This project will develop standardized data collection and analysis protocols to enable nanoscale electric field determination from artifact free differential phase contrast four-dimensional scanning transmission electron microscopy (DPC 4D-STEM) data.

Grand Challenge 2.  Advanced Metrology for Future Microelectronics Manufacturing


Four small images. The images say: e beam and atom, image detector, direct electron detector, and CBED patterns

The STEM electron probe is deflected by the sample electric field.​ In 4D-STEM 2D diffraction patterns are collected at a 2D grid of positions, enabling atomic scale measurement of structure, composition, bonding, orientation, strain, and electric field.

Credit: Adapted from J. Hachtel et al. Adv Struct Chem Imag 4:10 (2018)

“The interface is the device,” Herbert Kroemer, 2000 Nobel Laureate. This is even more true today, twenty-three years later, when device dimensions are measured in numbers of atoms rather than numbers of micrometers. Historically, interface problems in the semiconductor industry have been addressed empirically, but it is increasingly urgent to have reliable nanoscale measurements for device development, for failure analysis and for development of reality based predictive models. 

The behavior of all electrical devices is controlled by band offsets, which directly control contact resistance, threshold voltage, leakage current and reliability. Managing the offset for each of these interfaces remains a challenge to be navigated with each new generation of advanced electronics. 

The NIST published protocols and data analysis software for mapping electric field on the atomic scale will enable industry to obtain this information on interfaces of relevance today and in the future, promoting faster development times and fabrication optimization.

True understanding and control of interfaces requires atomic scale knowledge of interface structure, composition, bonding, strain, and electric field. While the small probe size and high current density of aberration corrected scanning transmission electron microscopes has enabled many of these measurements, determination of the electric field on the atomic scale remains problematic. 

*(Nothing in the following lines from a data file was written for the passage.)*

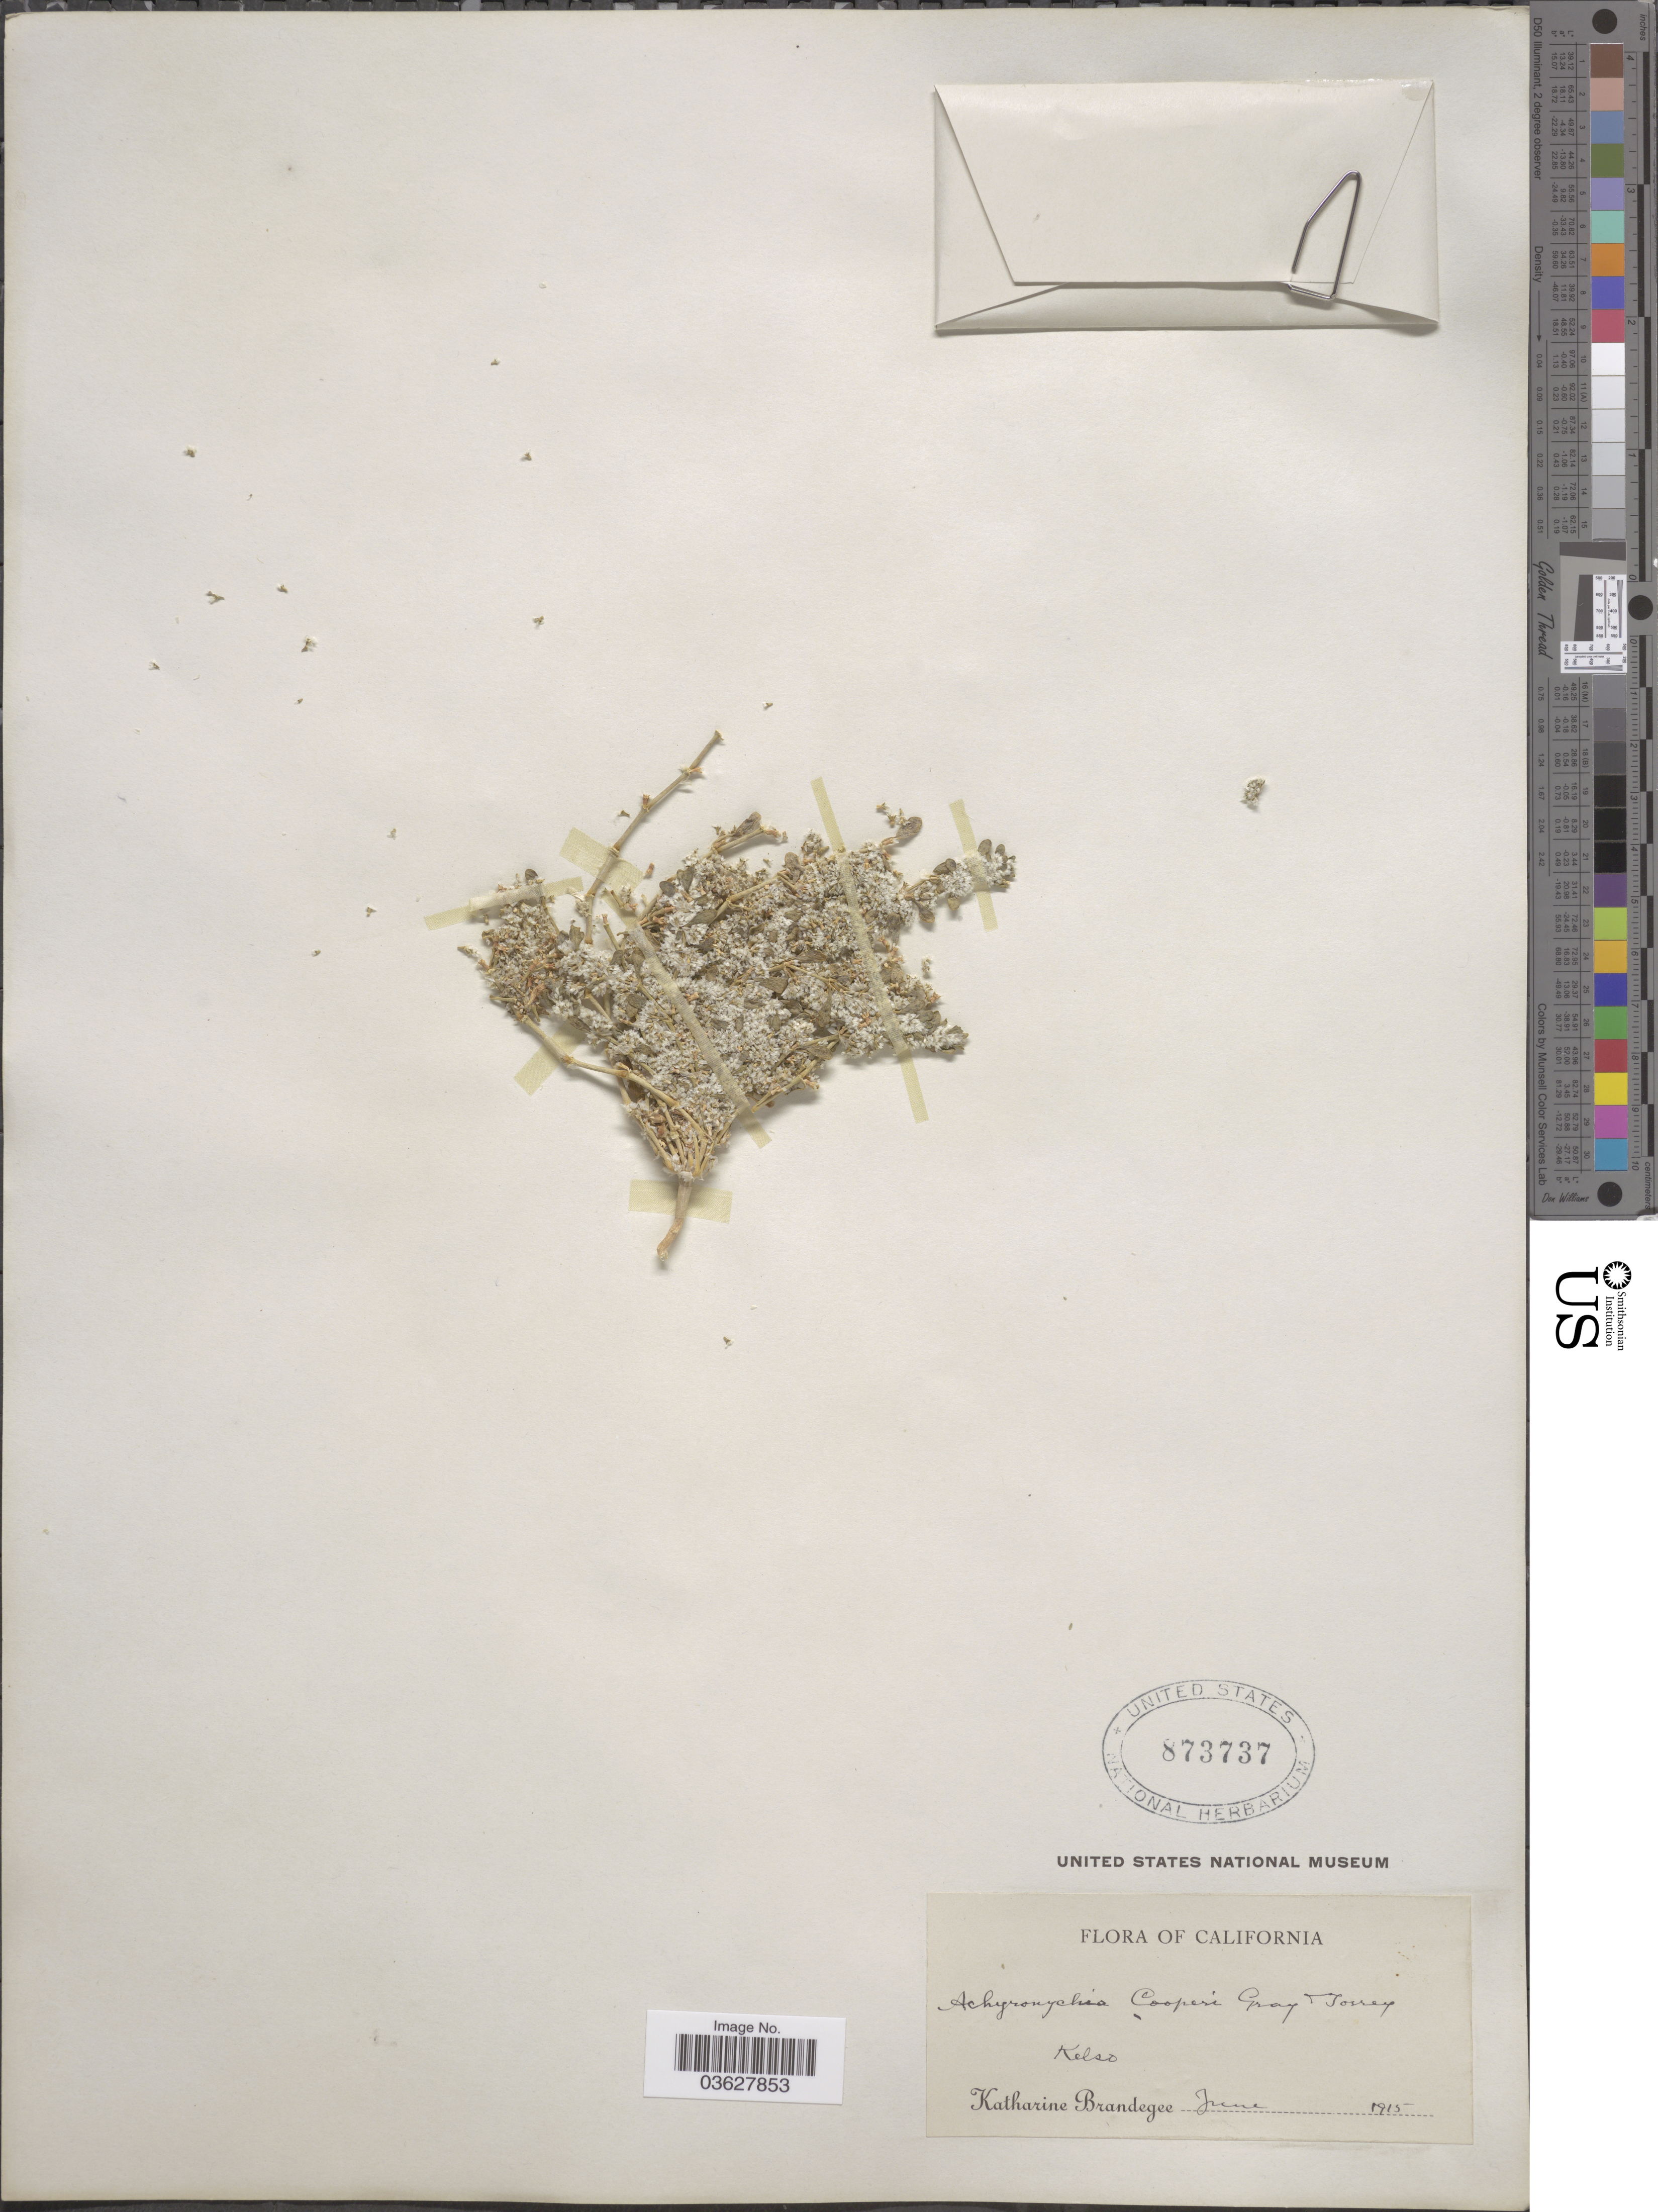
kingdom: Plantae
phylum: Tracheophyta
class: Magnoliopsida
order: Caryophyllales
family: Caryophyllaceae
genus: Achyronychia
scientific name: Achyronychia cooperi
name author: A. Gray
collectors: M. K. Brandegee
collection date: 1915-06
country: United States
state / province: California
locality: Kelso.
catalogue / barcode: US 873737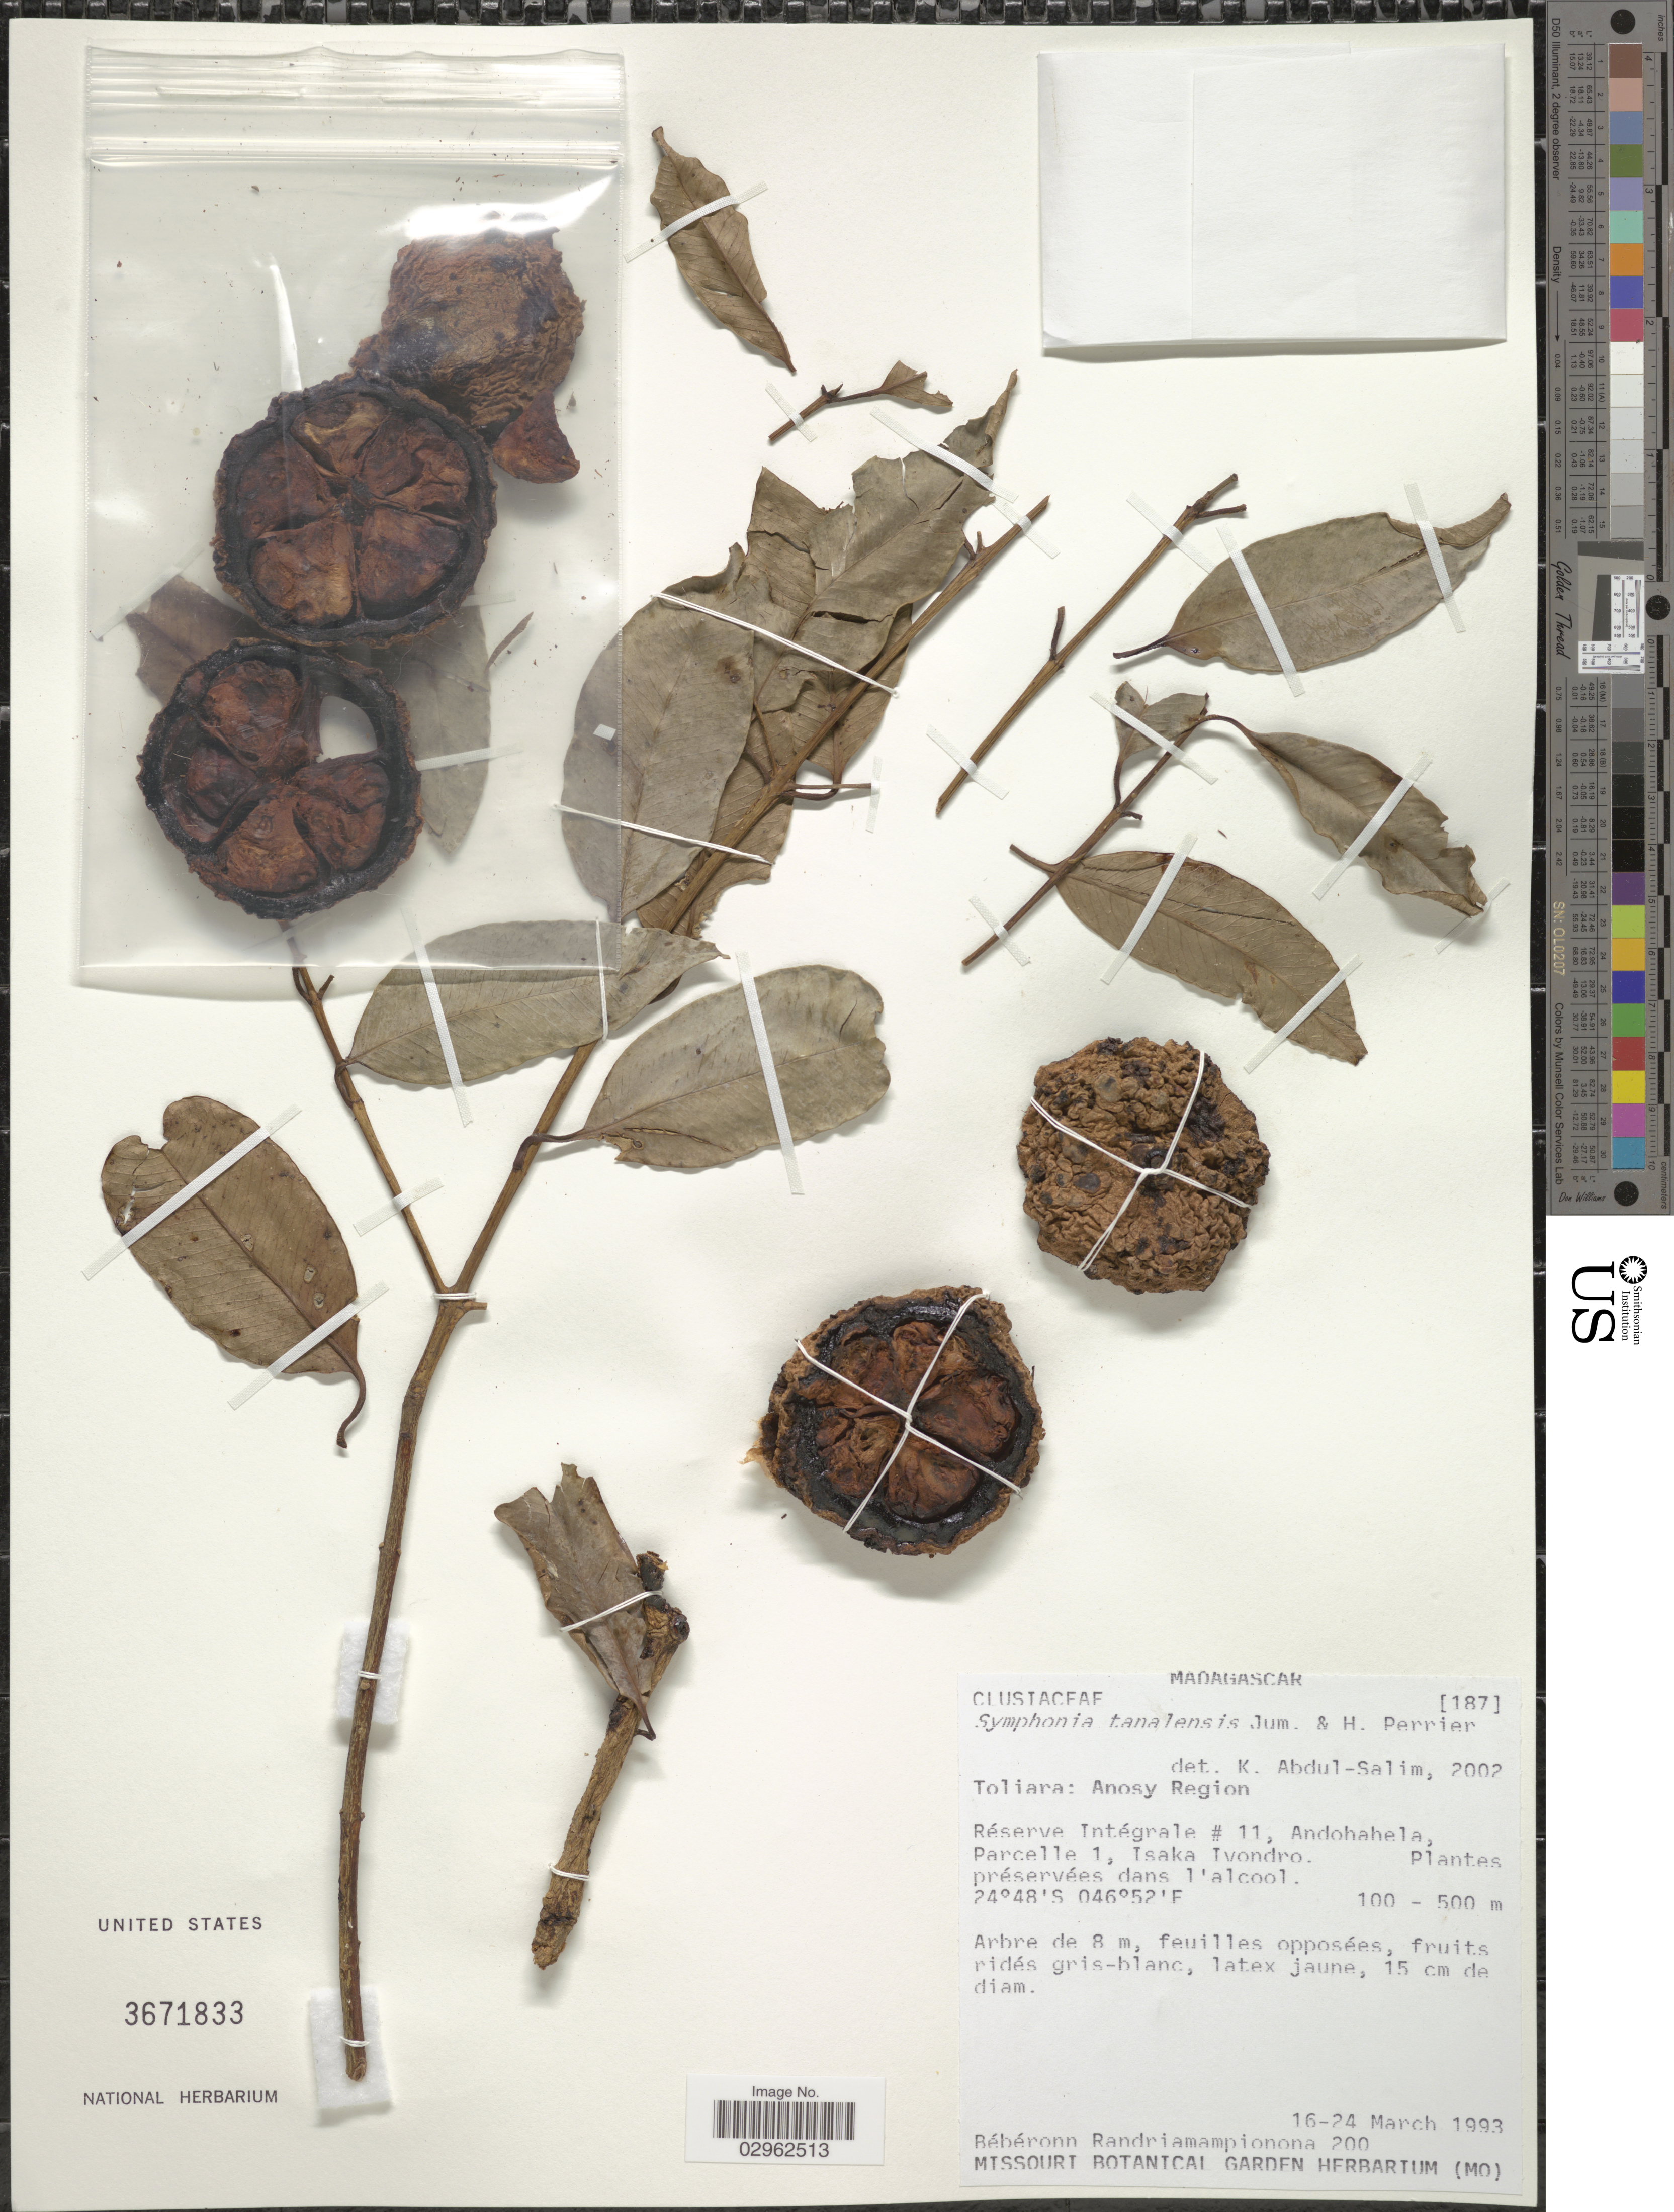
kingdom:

This project will develop DPC 4D-STEM techniques and data processing methods to make atomic scale measurements of the electric field more widely accessible. This will ensure the electronics industry has access to the information they need to design increasingly complex, ever shrinking devices. The data obtained during development of the technique will provide guidance on how to achieve interfaces with desired band offsets to meet future technology requirements.